Social media is a voracious animal, always hungry, always moving, always devouring. What it mostly devours is my time and focus. I constantly fight against distraction and social media is my favoured form of procrastination. I can somehow feel that I am doing something (keeping up with friends or supporters) while actually doing nothing which is keeping me from doing anything satisfying.
This is not a new struggle for me (having first mentioned it back in 2010 and again in 2011) but the New Year, as with many other things, provides the opportunity to reflect on habits & hobbies and make adjustments where necessary.

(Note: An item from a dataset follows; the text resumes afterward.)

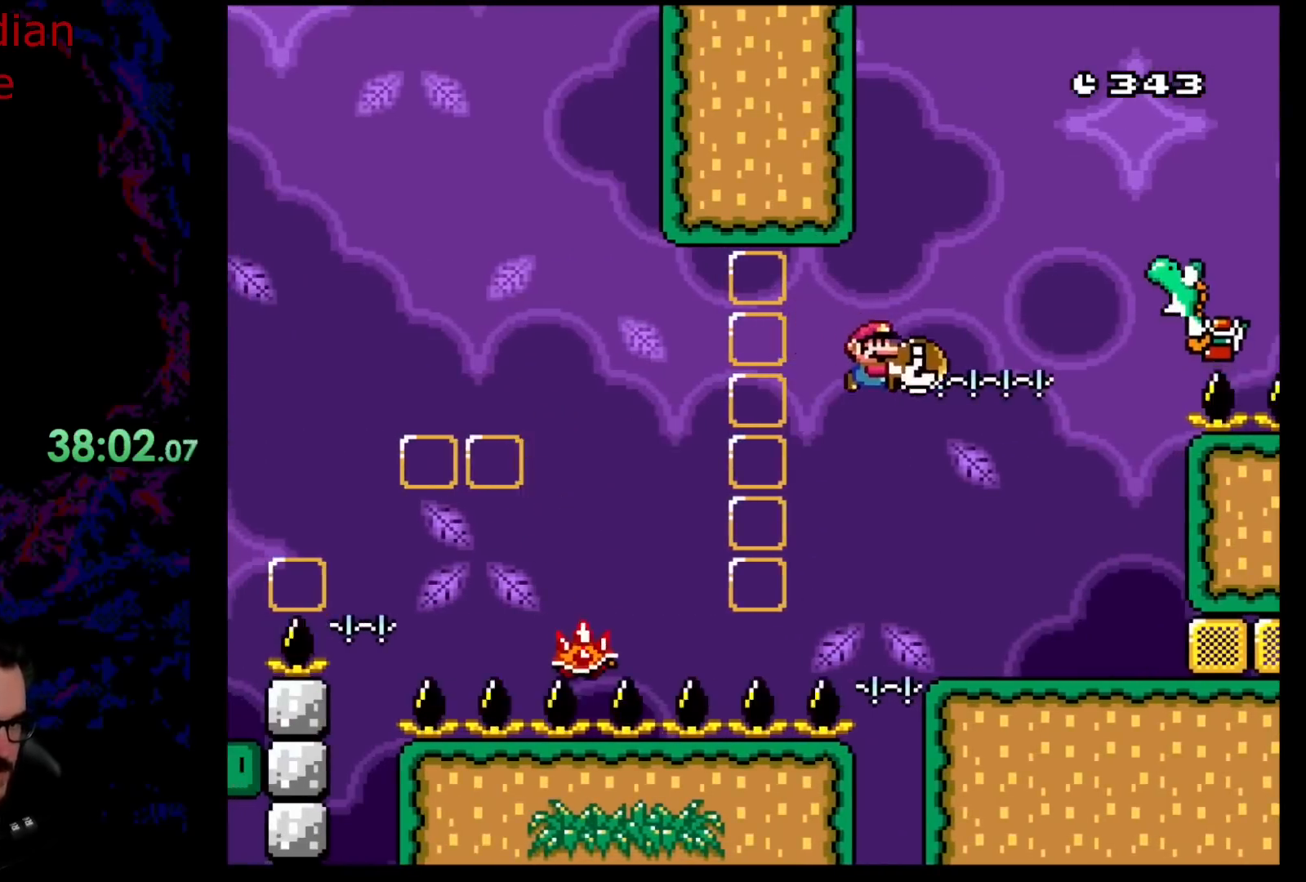
{"buttons": ["X"], "events": [[50, "A", "up"], [233, "DPAD_LEFT", "down"], [233, "DPAD_RIGHT", "up"], [433, "DPAD_LEFT", "up"]]}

The first thing I need to be clear on is adjusted to what? What am I aiming for? What image am I trying to attain to? It’s too easy (but true) to say that I’m hoping to attain to the image of Christ. This particular image also wants to be able run a 5k in under 20 minutes, a 10k in under 45 and finally complete a sub 4hr marathon. This particular image also wants to read hundreds of books every year, possibly even write one, watch dozens of films, master a new language, build a thriving gospel centred church in Stockholm, be a great husband, brilliant dad, learn to ski, skate, travel and play the piano effortlessly. Very few of those things would qualify as the image of Christ.

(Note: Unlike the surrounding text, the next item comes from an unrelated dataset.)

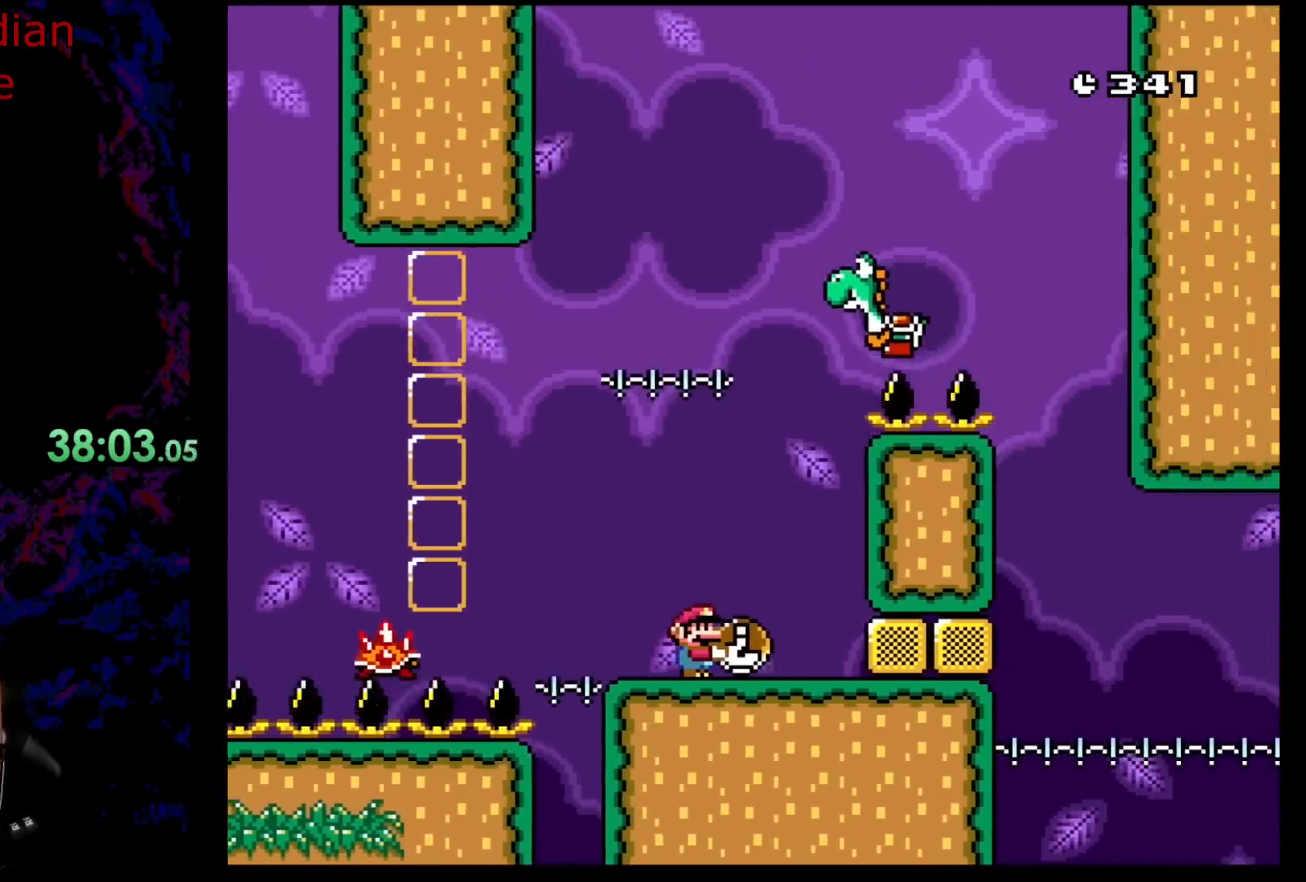
{"buttons": ["X"], "events": []}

So what about social media then? Well, I use it to find interesting articles from a hugely varied set of sources, I find inspiration and I find encouragement. Sometimes it’s just relaxing, helping follow sporting events or having a joke with friends from all over the world. Sometimes, though, it is aimless, pointless and fruitless. The goal is not necessarily to reduce or eliminate the use of social media nor to force every waking moment to somehow be effective, productive or creative. No, the aim is discern the difference between social media as an effective tool and social media as an endless distraction.
That’s not to say some habits aren’t just plain bad and need some radical readjustment – checking twitter & blogs while I’m taking my children to the park being the main one, demonstrating, ironically, both how right and wrong Microsoft was with this.
The issue then, as is almost always the case, not the technology available but the heart behind it that is the problem, my heart. A heart that is easily distracted from what is precious to what is immediate, from what is important to what is entertaining, from what is gold to things that glitter.
The first step is repentance, is acknowledging weakness and failure followed by a resetting of my gaze, onto Christ and what He has called me to. Only once I’ve done that are all the tweaks that follow of any lasting value.